** Opening Dataset records block **

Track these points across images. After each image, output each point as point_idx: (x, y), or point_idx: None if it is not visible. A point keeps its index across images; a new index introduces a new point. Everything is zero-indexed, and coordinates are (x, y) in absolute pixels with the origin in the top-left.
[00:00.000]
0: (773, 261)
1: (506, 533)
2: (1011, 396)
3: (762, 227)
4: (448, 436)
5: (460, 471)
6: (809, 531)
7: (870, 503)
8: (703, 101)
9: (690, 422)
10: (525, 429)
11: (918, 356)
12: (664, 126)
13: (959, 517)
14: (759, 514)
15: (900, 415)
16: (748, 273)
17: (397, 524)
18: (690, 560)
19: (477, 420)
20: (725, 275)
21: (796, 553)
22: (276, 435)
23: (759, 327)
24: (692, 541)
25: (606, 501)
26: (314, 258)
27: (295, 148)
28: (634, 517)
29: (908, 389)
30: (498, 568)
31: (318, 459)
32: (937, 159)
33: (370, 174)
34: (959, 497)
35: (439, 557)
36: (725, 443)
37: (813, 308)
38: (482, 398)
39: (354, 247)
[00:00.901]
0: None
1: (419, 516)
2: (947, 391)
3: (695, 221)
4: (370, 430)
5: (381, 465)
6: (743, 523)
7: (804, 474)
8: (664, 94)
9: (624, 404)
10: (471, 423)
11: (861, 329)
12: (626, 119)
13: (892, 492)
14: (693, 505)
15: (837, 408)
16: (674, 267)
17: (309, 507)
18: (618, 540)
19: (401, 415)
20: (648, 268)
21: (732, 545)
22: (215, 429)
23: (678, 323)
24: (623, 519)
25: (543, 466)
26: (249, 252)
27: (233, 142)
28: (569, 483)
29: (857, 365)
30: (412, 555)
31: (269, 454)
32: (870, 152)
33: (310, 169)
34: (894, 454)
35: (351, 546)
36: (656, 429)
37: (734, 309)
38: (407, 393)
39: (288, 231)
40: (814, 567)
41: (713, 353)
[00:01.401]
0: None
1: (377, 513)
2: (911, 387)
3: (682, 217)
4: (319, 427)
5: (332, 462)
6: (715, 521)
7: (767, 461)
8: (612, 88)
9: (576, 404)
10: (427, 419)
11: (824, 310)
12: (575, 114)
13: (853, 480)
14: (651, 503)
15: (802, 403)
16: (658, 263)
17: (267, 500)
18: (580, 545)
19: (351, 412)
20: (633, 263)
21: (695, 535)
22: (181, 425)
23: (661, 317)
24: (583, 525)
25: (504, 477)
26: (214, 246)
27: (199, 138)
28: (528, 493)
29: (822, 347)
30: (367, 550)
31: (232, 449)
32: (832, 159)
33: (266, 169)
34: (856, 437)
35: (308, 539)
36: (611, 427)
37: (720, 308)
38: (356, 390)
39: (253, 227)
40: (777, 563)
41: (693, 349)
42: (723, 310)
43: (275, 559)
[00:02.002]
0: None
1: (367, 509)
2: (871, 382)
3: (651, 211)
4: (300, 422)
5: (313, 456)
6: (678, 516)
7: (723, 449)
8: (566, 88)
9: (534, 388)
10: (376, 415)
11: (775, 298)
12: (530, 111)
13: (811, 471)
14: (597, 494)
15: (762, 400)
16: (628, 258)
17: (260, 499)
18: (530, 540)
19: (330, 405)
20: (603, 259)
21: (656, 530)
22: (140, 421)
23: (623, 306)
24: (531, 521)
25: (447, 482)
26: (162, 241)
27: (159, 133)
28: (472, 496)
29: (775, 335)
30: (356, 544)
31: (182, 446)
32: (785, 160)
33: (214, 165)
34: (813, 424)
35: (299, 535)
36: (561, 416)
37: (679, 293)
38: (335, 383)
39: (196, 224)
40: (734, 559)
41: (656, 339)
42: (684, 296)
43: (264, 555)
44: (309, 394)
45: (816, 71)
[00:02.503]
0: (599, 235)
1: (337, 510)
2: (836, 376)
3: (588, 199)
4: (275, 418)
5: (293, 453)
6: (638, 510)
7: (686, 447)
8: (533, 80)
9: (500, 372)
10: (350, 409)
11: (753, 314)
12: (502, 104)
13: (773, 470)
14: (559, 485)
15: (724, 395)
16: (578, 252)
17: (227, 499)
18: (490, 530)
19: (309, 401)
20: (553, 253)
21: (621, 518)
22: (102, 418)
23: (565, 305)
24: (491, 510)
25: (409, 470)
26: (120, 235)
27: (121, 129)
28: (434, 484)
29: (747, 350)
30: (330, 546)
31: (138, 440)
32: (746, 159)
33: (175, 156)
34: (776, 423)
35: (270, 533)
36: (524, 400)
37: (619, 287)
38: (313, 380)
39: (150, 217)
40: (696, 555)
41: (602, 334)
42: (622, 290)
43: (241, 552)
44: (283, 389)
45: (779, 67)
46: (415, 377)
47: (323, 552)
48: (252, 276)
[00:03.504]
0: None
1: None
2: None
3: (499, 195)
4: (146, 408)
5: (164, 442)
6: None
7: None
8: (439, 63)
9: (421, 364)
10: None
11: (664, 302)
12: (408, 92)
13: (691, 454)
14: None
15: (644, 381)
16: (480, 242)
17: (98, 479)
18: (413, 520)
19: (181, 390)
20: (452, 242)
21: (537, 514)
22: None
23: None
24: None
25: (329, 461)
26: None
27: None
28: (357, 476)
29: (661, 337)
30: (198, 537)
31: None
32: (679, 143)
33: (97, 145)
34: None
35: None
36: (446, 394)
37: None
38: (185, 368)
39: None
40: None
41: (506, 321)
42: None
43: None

** Closing Dataset records block **

## Your instructions
Set the entries above down once more, exactly as they stand.

## Solution for this task
Track these points across images. After each image, output each point as point_idx: (x, y), or point_idx: None if it is not visible. A point keeps its index across images; a new index introduces a new point. Everything is zero-indexed, and coordinates are (x, y) in absolute pixels with the origin in the top-left.
[00:00.000]
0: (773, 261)
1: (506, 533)
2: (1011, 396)
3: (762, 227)
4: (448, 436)
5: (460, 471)
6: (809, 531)
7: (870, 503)
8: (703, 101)
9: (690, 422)
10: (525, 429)
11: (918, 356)
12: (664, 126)
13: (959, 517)
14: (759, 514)
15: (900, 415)
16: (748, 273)
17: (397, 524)
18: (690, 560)
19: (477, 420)
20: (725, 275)
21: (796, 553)
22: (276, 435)
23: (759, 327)
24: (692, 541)
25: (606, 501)
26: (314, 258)
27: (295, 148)
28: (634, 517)
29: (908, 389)
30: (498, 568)
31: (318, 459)
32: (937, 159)
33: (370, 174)
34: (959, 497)
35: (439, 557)
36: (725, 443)
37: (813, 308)
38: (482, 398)
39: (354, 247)
[00:00.901]
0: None
1: (419, 516)
2: (947, 391)
3: (695, 221)
4: (370, 430)
5: (381, 465)
6: (743, 523)
7: (804, 474)
8: (664, 94)
9: (624, 404)
10: (471, 423)
11: (861, 329)
12: (626, 119)
13: (892, 492)
14: (693, 505)
15: (837, 408)
16: (674, 267)
17: (309, 507)
18: (618, 540)
19: (401, 415)
20: (648, 268)
21: (732, 545)
22: (215, 429)
23: (678, 323)
24: (623, 519)
25: (543, 466)
26: (249, 252)
27: (233, 142)
28: (569, 483)
29: (857, 365)
30: (412, 555)
31: (269, 454)
32: (870, 152)
33: (310, 169)
34: (894, 454)
35: (351, 546)
36: (656, 429)
37: (734, 309)
38: (407, 393)
39: (288, 231)
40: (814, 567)
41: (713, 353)
[00:01.401]
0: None
1: (377, 513)
2: (911, 387)
3: (682, 217)
4: (319, 427)
5: (332, 462)
6: (715, 521)
7: (767, 461)
8: (612, 88)
9: (576, 404)
10: (427, 419)
11: (824, 310)
12: (575, 114)
13: (853, 480)
14: (651, 503)
15: (802, 403)
16: (658, 263)
17: (267, 500)
18: (580, 545)
19: (351, 412)
20: (633, 263)
21: (695, 535)
22: (181, 425)
23: (661, 317)
24: (583, 525)
25: (504, 477)
26: (214, 246)
27: (199, 138)
28: (528, 493)
29: (822, 347)
30: (367, 550)
31: (232, 449)
32: (832, 159)
33: (266, 169)
34: (856, 437)
35: (308, 539)
36: (611, 427)
37: (720, 308)
38: (356, 390)
39: (253, 227)
40: (777, 563)
41: (693, 349)
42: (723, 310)
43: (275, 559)
[00:02.002]
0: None
1: (367, 509)
2: (871, 382)
3: (651, 211)
4: (300, 422)
5: (313, 456)
6: (678, 516)
7: (723, 449)
8: (566, 88)
9: (534, 388)
10: (376, 415)
11: (775, 298)
12: (530, 111)
13: (811, 471)
14: (597, 494)
15: (762, 400)
16: (628, 258)
17: (260, 499)
18: (530, 540)
19: (330, 405)
20: (603, 259)
21: (656, 530)
22: (140, 421)
23: (623, 306)
24: (531, 521)
25: (447, 482)
26: (162, 241)
27: (159, 133)
28: (472, 496)
29: (775, 335)
30: (356, 544)
31: (182, 446)
32: (785, 160)
33: (214, 165)
34: (813, 424)
35: (299, 535)
36: (561, 416)
37: (679, 293)
38: (335, 383)
39: (196, 224)
40: (734, 559)
41: (656, 339)
42: (684, 296)
43: (264, 555)
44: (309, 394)
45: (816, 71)
[00:02.503]
0: (599, 235)
1: (337, 510)
2: (836, 376)
3: (588, 199)
4: (275, 418)
5: (293, 453)
6: (638, 510)
7: (686, 447)
8: (533, 80)
9: (500, 372)
10: (350, 409)
11: (753, 314)
12: (502, 104)
13: (773, 470)
14: (559, 485)
15: (724, 395)
16: (578, 252)
17: (227, 499)
18: (490, 530)
19: (309, 401)
20: (553, 253)
21: (621, 518)
22: (102, 418)
23: (565, 305)
24: (491, 510)
25: (409, 470)
26: (120, 235)
27: (121, 129)
28: (434, 484)
29: (747, 350)
30: (330, 546)
31: (138, 440)
32: (746, 159)
33: (175, 156)
34: (776, 423)
35: (270, 533)
36: (524, 400)
37: (619, 287)
38: (313, 380)
39: (150, 217)
40: (696, 555)
41: (602, 334)
42: (622, 290)
43: (241, 552)
44: (283, 389)
45: (779, 67)
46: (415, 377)
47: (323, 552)
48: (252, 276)
[00:03.504]
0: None
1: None
2: None
3: (499, 195)
4: (146, 408)
5: (164, 442)
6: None
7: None
8: (439, 63)
9: (421, 364)
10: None
11: (664, 302)
12: (408, 92)
13: (691, 454)
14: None
15: (644, 381)
16: (480, 242)
17: (98, 479)
18: (413, 520)
19: (181, 390)
20: (452, 242)
21: (537, 514)
22: None
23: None
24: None
25: (329, 461)
26: None
27: None
28: (357, 476)
29: (661, 337)
30: (198, 537)
31: None
32: (679, 143)
33: (97, 145)
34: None
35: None
36: (446, 394)
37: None
38: (185, 368)
39: None
40: None
41: (506, 321)
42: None
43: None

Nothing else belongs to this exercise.